> **SOURCE TEXT**:
----
A comparison to the asteroid sizes derived by indirect methods, such as radiometric diameters computed on the basis of IRAS-measured thermal IR fluxes, requires one to translate the derived shape parameters into average radii. In the following we discuss our results by computing the radius of a sphere equivalent in volume ($R_{\rm v}$). For a three-axis ellipsoid, we thus have $4/3~\pi~a~b~c=4/3~\pi~R_{\rm v}^3$.

The data for the diameters comparison are summarized in Table 4. The graphs for the final step of our model fit process - providing the ellipsoid parameters - are given in Figs. 1 to 6. The fits of the derived model to the data ("first step'') follow (Figs. 7 to 12).

(15) Eunomia

With an apparent size of approximately 0.26 arcsec, (15) Eunomia is the largest asteroid observed within this program, and hence exhibits the flattest S-curve. The evolution of the S-curve as a function of time (Fig. 1) clearly shows that the size along the X-axis remains approximately constant while the size along the other axis is increasing. This enables us to discriminate between the two possible pole solutions. The one that is retained shows that, consistently with the variation observed along the FGS axis, at the epoch of observation (15) Eunomia was almost equator-on with a sub-earth point (SEP in the following) longitude close to 120$^\circ$. In this viewing conditions, the length of the longest and shortest axes (a and c) are well determined, whereas the length of the b axis is poorly constrained.
----
> **EXERCISE 1**: In the asteroid text, what made it possible to tell apart the two possible pole solutions for (15) Eunomia?
> **EXERCISE 2**: Quote the asteroid text word for word, starting at "With an apparent" and ending at "is poorly constrained.".

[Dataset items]
----
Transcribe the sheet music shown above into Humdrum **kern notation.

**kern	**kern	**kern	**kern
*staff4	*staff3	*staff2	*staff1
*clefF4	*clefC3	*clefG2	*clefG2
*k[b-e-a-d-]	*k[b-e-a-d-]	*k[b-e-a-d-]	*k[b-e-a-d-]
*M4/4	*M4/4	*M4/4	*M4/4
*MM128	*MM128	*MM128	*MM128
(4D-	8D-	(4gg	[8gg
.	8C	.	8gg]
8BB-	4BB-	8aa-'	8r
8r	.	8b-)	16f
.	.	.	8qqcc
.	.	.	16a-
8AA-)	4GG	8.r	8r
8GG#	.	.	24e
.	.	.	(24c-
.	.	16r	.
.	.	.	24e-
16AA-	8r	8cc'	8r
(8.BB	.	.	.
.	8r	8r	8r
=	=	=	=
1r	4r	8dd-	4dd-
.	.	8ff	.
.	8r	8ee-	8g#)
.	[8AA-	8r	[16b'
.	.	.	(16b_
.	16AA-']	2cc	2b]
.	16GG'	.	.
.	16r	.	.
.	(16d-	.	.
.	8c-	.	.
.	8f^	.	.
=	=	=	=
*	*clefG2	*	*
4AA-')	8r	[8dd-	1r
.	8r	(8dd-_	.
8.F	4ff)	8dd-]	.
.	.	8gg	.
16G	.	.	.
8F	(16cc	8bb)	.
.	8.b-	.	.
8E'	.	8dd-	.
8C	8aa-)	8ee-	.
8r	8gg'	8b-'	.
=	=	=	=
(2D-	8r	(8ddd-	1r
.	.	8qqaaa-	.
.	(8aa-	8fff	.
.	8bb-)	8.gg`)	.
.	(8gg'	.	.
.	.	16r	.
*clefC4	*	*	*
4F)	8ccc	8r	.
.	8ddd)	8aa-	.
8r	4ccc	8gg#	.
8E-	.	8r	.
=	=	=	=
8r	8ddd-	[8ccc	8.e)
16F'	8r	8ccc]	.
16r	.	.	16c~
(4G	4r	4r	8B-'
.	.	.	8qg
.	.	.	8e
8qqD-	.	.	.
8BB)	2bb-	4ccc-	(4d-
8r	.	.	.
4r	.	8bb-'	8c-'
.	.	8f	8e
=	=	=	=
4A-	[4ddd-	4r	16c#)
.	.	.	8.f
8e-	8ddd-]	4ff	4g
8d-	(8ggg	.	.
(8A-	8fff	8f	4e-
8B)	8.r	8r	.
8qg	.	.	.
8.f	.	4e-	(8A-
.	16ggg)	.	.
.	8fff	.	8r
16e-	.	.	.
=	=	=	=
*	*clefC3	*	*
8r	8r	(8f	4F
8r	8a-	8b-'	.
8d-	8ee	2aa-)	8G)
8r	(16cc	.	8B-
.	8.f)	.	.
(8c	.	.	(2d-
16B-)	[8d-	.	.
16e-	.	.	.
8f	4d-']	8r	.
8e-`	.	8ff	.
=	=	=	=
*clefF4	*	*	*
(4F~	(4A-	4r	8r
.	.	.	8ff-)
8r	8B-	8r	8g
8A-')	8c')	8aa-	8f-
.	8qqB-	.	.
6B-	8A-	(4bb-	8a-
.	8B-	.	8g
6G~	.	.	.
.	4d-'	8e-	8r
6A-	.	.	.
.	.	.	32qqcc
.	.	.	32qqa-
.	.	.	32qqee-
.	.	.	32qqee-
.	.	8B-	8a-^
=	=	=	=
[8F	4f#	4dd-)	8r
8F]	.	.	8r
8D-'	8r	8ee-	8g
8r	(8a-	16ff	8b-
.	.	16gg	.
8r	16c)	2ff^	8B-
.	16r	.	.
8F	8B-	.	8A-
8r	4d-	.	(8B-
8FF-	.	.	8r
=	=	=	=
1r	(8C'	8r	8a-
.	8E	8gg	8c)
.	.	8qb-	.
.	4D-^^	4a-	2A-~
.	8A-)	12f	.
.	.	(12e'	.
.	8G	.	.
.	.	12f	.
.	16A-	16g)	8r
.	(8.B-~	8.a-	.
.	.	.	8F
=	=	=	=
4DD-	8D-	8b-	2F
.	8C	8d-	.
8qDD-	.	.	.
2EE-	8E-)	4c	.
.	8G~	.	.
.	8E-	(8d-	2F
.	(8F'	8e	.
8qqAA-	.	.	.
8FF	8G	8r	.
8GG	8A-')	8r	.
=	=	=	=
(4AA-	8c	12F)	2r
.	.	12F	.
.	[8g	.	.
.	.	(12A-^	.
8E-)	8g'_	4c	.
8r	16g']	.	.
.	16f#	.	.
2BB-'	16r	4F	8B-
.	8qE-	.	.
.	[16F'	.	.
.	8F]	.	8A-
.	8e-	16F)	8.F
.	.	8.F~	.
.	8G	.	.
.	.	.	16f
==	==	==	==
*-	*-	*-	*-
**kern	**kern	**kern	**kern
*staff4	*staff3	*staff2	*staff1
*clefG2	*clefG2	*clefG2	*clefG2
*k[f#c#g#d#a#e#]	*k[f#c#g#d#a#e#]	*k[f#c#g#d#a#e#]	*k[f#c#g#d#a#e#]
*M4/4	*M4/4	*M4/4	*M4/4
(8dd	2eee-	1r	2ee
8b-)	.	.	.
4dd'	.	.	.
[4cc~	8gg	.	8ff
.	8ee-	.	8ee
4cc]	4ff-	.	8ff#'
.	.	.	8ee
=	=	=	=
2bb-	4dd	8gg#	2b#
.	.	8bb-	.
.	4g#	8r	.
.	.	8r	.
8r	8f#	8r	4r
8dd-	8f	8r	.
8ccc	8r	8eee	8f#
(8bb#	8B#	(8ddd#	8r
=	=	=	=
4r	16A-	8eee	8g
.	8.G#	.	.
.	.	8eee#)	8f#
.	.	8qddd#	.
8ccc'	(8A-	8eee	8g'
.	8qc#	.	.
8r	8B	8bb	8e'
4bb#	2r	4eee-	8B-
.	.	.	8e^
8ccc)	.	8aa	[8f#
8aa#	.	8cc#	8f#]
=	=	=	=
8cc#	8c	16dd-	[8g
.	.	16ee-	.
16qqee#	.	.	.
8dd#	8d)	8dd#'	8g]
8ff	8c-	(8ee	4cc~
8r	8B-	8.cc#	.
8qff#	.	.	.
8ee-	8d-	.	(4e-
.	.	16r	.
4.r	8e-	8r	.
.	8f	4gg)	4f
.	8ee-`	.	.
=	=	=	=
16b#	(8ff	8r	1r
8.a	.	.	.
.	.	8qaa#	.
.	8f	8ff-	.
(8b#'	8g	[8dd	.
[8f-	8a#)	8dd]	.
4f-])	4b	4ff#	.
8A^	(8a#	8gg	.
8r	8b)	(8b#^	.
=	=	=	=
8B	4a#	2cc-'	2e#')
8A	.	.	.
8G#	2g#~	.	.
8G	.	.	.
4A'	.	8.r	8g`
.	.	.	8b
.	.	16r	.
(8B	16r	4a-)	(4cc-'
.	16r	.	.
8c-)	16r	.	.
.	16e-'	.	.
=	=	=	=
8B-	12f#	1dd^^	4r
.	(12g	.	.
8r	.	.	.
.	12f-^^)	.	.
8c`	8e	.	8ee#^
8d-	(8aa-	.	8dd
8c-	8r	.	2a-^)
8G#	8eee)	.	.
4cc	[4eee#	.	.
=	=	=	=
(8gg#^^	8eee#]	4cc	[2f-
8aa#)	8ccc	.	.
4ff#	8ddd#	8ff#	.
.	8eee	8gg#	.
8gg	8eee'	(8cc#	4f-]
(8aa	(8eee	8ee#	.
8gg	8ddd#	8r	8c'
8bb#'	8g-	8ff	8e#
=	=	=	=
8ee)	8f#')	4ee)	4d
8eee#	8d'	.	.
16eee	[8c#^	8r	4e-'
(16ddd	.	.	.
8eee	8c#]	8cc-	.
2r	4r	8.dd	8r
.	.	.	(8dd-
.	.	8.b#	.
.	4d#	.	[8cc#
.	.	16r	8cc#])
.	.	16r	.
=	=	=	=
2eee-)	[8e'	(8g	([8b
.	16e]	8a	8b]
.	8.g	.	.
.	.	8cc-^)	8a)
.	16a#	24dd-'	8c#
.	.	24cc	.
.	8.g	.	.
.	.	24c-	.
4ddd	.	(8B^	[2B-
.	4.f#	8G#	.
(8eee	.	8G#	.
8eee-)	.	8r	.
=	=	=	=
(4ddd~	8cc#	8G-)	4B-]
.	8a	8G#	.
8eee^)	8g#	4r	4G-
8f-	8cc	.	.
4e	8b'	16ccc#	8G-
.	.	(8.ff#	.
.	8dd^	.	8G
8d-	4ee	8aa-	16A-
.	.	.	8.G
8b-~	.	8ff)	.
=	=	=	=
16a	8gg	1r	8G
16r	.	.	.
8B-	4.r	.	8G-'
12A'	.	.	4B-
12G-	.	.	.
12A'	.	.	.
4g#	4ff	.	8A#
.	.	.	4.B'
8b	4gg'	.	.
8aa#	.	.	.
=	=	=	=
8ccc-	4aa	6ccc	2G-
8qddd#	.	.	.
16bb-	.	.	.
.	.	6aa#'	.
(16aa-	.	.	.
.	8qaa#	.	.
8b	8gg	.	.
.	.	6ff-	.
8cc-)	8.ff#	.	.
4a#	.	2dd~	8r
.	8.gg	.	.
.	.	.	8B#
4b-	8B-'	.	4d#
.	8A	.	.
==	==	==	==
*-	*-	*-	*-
----
> **FULL SOLUTION 1**: Over time (Fig. 1), the S-curve showed that the size along the X-axis stayed roughly constant while the size along the other axis increased. This made it possible to discriminate between the two pole solutions.

> **FULL SOLUTION 2**:
With an apparent size of approximately 0.26 arcsec, (15) Eunomia is the largest asteroid observed within this program, and hence exhibits the flattest S-curve. The evolution of the S-curve as a function of time (Fig. 1) clearly shows that the size along the X-axis remains approximately constant while the size along the other axis is increasing. This enables us to discriminate between the two possible pole solutions. The one that is retained shows that, consistently with the variation observed along the FGS axis, at the epoch of observation (15) Eunomia was almost equator-on with a sub-earth point (SEP in the following) longitude close to 120$^\circ$. In this viewing conditions, the length of the longest and shortest axes (a and c) are well determined, whereas the length of the b axis is poorly constrained.